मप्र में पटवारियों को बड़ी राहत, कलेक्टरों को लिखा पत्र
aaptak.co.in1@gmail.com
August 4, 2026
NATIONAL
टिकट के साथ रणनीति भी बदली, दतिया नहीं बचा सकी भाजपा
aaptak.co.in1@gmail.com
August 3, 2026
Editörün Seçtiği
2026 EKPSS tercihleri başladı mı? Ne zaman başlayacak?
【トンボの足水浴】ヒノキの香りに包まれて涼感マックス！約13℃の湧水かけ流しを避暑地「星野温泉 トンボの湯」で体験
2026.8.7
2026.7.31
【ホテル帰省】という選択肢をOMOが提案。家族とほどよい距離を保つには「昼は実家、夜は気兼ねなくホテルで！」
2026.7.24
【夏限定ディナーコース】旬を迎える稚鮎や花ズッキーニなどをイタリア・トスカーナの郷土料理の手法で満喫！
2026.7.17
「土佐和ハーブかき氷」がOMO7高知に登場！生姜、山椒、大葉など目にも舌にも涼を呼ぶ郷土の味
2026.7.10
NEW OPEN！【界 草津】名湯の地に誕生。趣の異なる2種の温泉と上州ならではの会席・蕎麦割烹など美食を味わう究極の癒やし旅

============

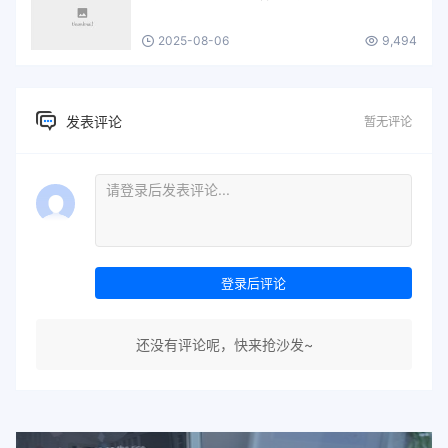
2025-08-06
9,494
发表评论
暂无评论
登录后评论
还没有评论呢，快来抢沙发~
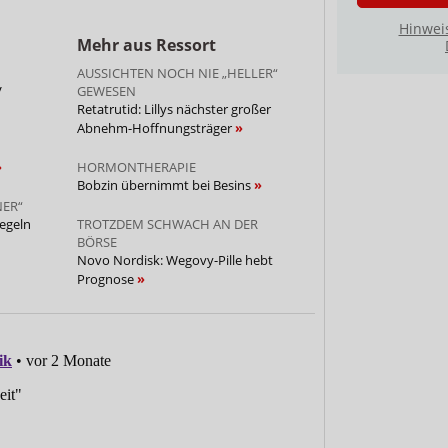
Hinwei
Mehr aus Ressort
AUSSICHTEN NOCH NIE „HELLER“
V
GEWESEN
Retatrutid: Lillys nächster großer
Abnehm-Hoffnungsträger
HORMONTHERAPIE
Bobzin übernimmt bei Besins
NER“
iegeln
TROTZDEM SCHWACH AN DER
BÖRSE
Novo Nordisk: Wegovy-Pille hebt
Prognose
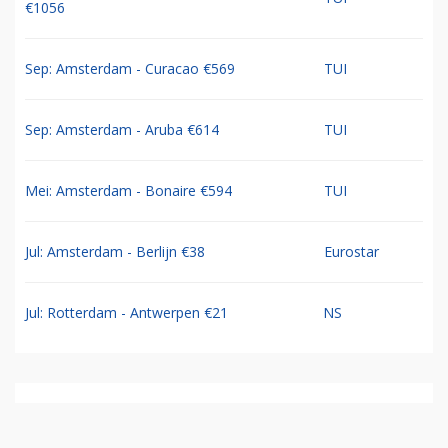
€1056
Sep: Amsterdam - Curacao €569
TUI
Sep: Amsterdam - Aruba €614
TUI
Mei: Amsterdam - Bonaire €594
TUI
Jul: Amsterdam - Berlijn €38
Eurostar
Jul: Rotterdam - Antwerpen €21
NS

============

Print, character for character, every line of the entries above from the one containing "मप्र में पटवारियों" through the one containing "NEW OPEN！【界 草津】名湯の地に誕生。趣の異なる2種の温泉と上州ならではの会席・蕎麦割烹など美食を味わう究極の癒やし旅", including both of those lines.

मप्र में पटवारियों को बड़ी राहत, कलेक्टरों को लिखा पत्र
aaptak.co.in1@gmail.com
August 4, 2026
NATIONAL
टिकट के साथ रणनीति भी बदली, दतिया नहीं बचा सकी भाजपा
aaptak.co.in1@gmail.com
August 3, 2026
Editörün Seçtiği
2026 EKPSS tercihleri başladı mı? Ne zaman başlayacak?
【トンボの足水浴】ヒノキの香りに包まれて涼感マックス！約13℃の湧水かけ流しを避暑地「星野温泉 トンボの湯」で体験
2026.8.7
2026.7.31
【ホテル帰省】という選択肢をOMOが提案。家族とほどよい距離を保つには「昼は実家、夜は気兼ねなくホテルで！」
2026.7.24
【夏限定ディナーコース】旬を迎える稚鮎や花ズッキーニなどをイタリア・トスカーナの郷土料理の手法で満喫！
2026.7.17
「土佐和ハーブかき氷」がOMO7高知に登場！生姜、山椒、大葉など目にも舌にも涼を呼ぶ郷土の味
2026.7.10
NEW OPEN！【界 草津】名湯の地に誕生。趣の異なる2種の温泉と上州ならではの会席・蕎麦割烹など美食を味わう究極の癒やし旅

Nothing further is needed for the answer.